Student Council’s newly launched Civic Engagement Committee gave its first presentation last night, expressing a desire to increase student outreach and create an online resource of all the civic engagement opportunities available to University students.
Committee Chair Laura Nelson said the Committee currently has two roles at the University, the first of which involves several smaller projects to inform students of current Committee projects. The second goal involves the Committee addressing issues that have been raised in the last few years by students and the University’s Public Service Advisory Board created last spring.
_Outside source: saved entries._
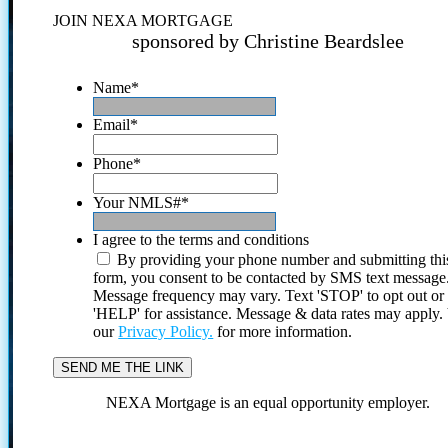
JOIN NEXA MORTGAGE
sponsored by Christine Beardslee
Name
*
Email
*
Phone
*
Your NMLS#
*
I agree to the terms and conditions
By providing your phone number and submitting thi
form, you consent to be contacted by SMS text message
Message frequency may vary. Text 'STOP' to opt out or
'HELP' for assistance. Message & data rates may apply
our
Privacy Policy.
for more information.
NEXA Mortgage is an equal opportunity employer.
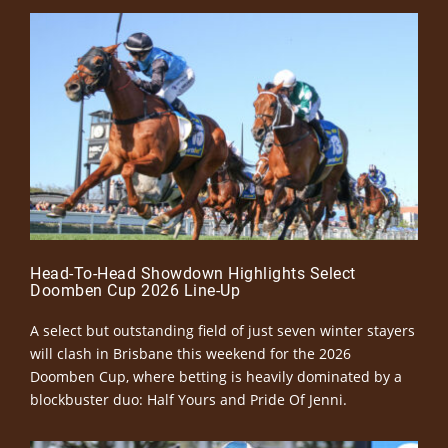
Head-To-Head Showdown Highlights Select
Doomben Cup 2026 Line-Up
A select but outstanding field of just seven winter stayers
will clash in Brisbane this weekend for the 2026
Doomben Cup, where betting is heavily dominated by a
blockbuster duo: Half Yours and Pride Of Jenni.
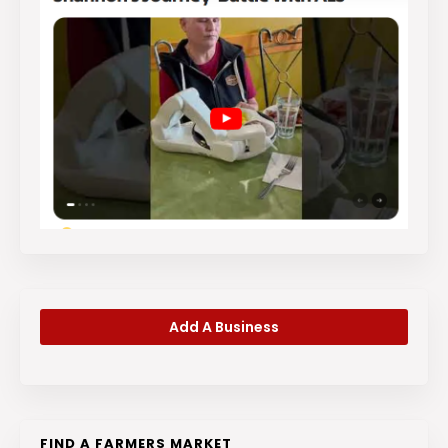
Add A Business
FIND A FARMERS MARKET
The new Committee hopes to deliver a presentation to the board in April about what programs and initiatives should be institutionalized, Nelson said.
“They want to hear from the Student Council and the Committee and all of us to see what we can use at U.Va in terms of public services and other resources,” she said.
Nelson noted that the Committee is now working to create a central online resource for students to obtain information about activities and opportunities available at the University.
“There’s a lot going on at U.Va in terms of civic engagement — whether it’s for research to new CIOs, to events or internship opportunities,” she said. “There’s a lot going on and it’s really hard to navigate ... There’s a group that’s compiling everything that’s going on here and putting all that information in one place and ... [making it] accessible to all students.”
Second-year Engineering student Manoj Kunthu believes such a resource would be useful.
“I would use it,” Kunthu said. “I often find myself having a lot of free time, so I think I’d benefit from building my resume with tools from such a Web site.”
Nelson said she hopes the information will be consolidated into a Web site that will hopefully be available in the fall with support from Director of Technology Services Chris Husser and the Public Services Advisory Board Technology Committee.
Nelson said another goal of the Committee is to increase student outreach, particularly to first-year students.
“There’s another group focused on student outreach so that when first-years get here, they know all the different ways they can get involved in the community,” she said, adding that the Committee hopes to create a civic engagement fair that would present all the opportunities available to first-year students.
Garrett Trent, head of the Connections Within Charlottesville Committee — a subcommittee of the Civic Engagement Committee — said he hopes the Committee will allow ample opportunities to reexamine the notion of civic engagement.
“We want to establish long-term connections [and] take an innovative look at civic engagement and learn how we can combine what we do at U.Va ... to what we do in the community,” Trent said. He noted that his subcommittee already has several projects in the works, including the creation of a homeless soccer team and a trash cleanup in April, as part of a joint-effort with the Hope Community Center.
Nelson added, however, that the Committee is not primarily focused on creating new projects, but on creating a better avenue for informing students of already existing and beneficial opportunities.
“I think a part of it is finding a way to have all students know about all the things that are already here and realize that there are a lot of ways to get involved and making it easier to do that,” she said.